There has been a sharp rise in the number of British people applying for Irish passports because of fears of a Brexit. As the Dáil debated the potential crisis, the government has developed a strategy to deal with a British exit from the EU.
Last week, Ceann Comhairle Seán Ó Fearghaíl travelled to London to visit the Irish embassy, which has seen a rise in the number of applications for passports, as the vote on June 23 approaches. The feeling is that, by having an Irish passport as well as a British one, people will not be disenfranchised by a vote to leave the EU. This is of particular concern for business people, sources have said.

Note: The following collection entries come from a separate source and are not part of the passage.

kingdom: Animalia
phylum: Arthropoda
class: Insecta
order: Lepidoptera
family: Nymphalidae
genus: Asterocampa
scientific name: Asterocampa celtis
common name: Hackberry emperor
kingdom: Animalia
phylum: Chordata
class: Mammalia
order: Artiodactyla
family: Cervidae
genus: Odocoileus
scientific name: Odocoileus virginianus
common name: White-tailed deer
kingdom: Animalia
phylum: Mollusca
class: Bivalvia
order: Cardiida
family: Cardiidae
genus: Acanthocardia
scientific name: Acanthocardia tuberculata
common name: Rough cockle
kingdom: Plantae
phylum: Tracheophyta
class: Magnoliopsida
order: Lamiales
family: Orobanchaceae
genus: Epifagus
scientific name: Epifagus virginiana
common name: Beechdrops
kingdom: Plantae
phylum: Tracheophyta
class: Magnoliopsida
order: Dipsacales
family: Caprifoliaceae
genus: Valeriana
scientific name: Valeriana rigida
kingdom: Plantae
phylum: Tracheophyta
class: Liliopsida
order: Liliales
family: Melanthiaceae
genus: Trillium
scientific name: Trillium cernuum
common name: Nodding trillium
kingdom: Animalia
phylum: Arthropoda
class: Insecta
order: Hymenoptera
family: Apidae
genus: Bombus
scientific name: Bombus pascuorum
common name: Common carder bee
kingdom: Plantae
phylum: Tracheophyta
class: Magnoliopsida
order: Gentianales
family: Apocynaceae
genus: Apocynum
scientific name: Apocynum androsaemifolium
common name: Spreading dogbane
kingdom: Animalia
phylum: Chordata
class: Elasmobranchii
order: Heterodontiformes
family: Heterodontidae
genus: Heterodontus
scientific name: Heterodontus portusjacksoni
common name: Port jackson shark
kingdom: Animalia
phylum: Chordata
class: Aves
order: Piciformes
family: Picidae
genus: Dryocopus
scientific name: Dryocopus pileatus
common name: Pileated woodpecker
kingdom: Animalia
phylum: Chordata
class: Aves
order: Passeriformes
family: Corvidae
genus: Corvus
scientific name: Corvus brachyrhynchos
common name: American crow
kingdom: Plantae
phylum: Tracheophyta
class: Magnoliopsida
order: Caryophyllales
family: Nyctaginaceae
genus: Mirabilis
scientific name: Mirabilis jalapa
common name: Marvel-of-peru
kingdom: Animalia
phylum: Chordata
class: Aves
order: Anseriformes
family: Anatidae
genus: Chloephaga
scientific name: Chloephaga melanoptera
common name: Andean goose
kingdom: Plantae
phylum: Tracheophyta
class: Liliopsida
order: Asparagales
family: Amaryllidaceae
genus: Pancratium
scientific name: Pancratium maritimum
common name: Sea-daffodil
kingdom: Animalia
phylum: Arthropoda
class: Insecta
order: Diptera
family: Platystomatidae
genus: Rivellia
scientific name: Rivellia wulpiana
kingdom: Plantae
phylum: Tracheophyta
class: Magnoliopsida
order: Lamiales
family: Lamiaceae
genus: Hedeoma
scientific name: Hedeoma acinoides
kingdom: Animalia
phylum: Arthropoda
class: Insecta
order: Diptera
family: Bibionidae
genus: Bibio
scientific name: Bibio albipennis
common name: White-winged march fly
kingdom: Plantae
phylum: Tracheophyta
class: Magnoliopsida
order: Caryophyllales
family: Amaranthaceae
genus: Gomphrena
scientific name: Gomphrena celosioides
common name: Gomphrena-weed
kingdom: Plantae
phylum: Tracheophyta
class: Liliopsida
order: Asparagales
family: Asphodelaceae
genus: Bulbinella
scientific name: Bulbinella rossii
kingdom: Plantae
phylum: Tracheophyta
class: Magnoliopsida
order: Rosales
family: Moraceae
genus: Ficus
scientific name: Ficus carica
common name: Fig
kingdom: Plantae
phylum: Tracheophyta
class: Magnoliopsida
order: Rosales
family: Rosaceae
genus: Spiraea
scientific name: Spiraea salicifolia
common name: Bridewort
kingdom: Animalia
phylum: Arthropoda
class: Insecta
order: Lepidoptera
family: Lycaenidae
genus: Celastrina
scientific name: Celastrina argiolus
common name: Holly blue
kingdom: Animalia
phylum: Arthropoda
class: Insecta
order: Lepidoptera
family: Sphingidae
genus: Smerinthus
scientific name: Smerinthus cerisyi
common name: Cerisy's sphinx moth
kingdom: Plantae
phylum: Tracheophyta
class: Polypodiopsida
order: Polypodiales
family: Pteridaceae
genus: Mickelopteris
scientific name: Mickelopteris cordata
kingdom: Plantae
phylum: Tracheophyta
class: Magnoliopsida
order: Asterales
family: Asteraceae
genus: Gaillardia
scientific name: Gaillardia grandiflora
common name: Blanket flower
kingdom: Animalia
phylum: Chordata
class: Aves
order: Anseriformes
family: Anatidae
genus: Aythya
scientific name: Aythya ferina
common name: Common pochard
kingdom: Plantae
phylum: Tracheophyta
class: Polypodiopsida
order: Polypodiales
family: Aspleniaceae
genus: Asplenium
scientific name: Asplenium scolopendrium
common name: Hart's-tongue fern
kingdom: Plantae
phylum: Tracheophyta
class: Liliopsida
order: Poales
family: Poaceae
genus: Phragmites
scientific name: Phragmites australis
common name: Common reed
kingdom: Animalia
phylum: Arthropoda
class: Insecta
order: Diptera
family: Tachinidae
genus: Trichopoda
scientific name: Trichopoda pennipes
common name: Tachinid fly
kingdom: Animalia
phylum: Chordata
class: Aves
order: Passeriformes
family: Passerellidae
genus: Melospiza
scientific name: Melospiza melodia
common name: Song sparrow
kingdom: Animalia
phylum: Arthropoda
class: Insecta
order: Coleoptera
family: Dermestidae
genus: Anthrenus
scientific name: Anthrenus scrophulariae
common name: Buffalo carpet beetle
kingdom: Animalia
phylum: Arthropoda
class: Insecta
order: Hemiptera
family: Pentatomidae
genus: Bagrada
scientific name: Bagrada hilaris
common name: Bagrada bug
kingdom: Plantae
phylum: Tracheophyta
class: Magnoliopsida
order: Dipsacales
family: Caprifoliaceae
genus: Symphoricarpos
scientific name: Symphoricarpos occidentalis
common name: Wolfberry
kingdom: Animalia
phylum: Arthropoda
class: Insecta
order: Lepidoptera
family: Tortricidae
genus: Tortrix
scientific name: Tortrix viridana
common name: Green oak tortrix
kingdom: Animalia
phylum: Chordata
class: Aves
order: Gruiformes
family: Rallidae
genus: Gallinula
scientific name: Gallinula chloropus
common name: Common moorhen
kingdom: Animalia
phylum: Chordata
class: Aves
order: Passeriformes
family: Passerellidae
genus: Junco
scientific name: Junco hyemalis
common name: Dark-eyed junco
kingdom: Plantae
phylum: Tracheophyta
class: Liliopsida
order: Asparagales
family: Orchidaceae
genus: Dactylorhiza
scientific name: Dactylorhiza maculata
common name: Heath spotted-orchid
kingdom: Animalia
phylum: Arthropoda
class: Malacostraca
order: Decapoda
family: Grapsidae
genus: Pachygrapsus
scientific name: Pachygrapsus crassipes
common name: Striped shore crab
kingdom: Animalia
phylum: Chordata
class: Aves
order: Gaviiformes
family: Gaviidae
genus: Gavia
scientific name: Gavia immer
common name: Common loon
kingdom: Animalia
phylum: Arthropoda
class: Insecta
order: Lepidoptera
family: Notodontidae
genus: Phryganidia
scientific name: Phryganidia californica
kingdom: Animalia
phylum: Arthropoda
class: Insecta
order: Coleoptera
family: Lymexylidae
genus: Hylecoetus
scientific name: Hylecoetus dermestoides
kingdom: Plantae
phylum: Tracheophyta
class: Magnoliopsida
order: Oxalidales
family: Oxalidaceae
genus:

Mr Ó Fearghaíl met Irish ambassador Dan Mulhall, whose team have seen a rise in workload on passport requests. Figures from the Department of Foreign Affairs show the number of British-born people applying for Irish passports on the basis of their ancestry rose sharply in the past year.
Between 2014 and 2015, the number of adults born in England, Scotland or Wales applying for their first Irish passport on the basis of having an Irish-born grandparent rose more than 33%, from 379 to 507.
Applications from those with one or more Irish parent rose 11% in the same period, from 3,376 to 3,736. In the previous year, the total applying in both categories fell slightly. However, the Irish Examiner understands that, should a Brexit move ahead, there may be a greater surge in the number of applications from British nationals of Irish origin.